Adapun di Jepang, menurut hasil survei Kementerian Kesehatan, Tenaga Kerja, dan Kesejahteraan Jepang, angka perokok pria turun di bawah 30% untuk pertama kalinya menjadi 28,8% pada 2019 lalu. Angka perokok perempuan turut berkurang 0,7 poin menjadi 8,8%. Adapun angka perokok dewasa laki-laki di Korea Selatan mencapai rekor terendah sebesar 38,1% pada 2017 lalu.

Regulasi 

Amaliya melanjutkan hasil kajian ilmiah yang dilakukan pemerintah bersama pemangku kepentingan terkait nantinya dapat menjadi acuan dalam pembuatan regulasi yang proporsional. 

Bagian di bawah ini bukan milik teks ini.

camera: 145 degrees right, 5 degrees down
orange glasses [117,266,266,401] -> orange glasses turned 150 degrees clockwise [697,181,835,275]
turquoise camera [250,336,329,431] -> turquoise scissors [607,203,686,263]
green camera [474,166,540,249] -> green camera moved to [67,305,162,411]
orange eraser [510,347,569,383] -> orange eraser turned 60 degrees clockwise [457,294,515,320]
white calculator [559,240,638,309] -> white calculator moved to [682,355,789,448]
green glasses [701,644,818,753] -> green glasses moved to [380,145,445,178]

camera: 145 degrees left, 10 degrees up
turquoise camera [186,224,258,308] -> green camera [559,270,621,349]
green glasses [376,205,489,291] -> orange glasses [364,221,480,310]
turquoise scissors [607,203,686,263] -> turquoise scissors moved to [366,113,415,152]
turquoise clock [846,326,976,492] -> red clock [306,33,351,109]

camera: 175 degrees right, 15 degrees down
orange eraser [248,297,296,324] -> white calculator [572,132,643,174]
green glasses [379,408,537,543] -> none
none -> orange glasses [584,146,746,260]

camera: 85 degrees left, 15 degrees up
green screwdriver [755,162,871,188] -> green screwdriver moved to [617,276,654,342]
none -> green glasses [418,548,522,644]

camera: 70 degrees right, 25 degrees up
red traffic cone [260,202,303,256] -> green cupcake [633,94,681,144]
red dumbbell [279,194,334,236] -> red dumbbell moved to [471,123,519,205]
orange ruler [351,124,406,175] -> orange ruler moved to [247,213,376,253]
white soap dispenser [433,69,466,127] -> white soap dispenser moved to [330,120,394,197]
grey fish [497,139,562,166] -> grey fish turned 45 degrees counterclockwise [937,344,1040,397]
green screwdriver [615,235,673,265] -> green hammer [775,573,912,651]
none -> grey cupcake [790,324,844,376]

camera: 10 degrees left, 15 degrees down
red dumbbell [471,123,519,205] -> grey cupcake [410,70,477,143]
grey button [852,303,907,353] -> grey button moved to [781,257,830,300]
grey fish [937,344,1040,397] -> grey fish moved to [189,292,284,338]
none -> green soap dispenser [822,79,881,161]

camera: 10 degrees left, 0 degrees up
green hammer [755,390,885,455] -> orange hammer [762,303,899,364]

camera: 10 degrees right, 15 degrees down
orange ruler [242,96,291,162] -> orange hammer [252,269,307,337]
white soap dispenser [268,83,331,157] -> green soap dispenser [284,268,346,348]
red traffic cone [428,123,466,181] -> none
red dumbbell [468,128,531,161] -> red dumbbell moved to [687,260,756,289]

Regulasi ini harus mencakup informasi akurat sehingga perokok dewasa memperoleh fakta bahwa produk tembakau alternatif minim risiko kesehatan. Selain itu, regulasi tersebut juga harus spesifik, terpisah, dan berbeda dengan aturan rokok. Dengan begitu, perokok dewasa akan termotivasi untuk beralih menggunakan produk tembakau alternatif.
 
Selain itu, regulasi tersebut juga harus diperkuat dengan tata cara pemasaran serta pengawasan, dan standardisasi produk sehingga konsumen merasa aman dan nyaman dalam menggunakan produk tembakau alternatif. Untuk mencegah penyalahgunaan, regulasi ini juga perlu mengatur batasan usia pengguna agar anak-anak di bawah usia 18 tahun dan non-perokok tidak dapat mengonsumsinya.

"Harapannya, dengan dilandasi kajian ilmiah, pembentukan regulasi secara proporsional dan menyeluruh dapat membantu memanfaatkan potensi produk ini, dan yang lebih penting meluruskan stigma yang berkembang selama ini," tutup Amaliya.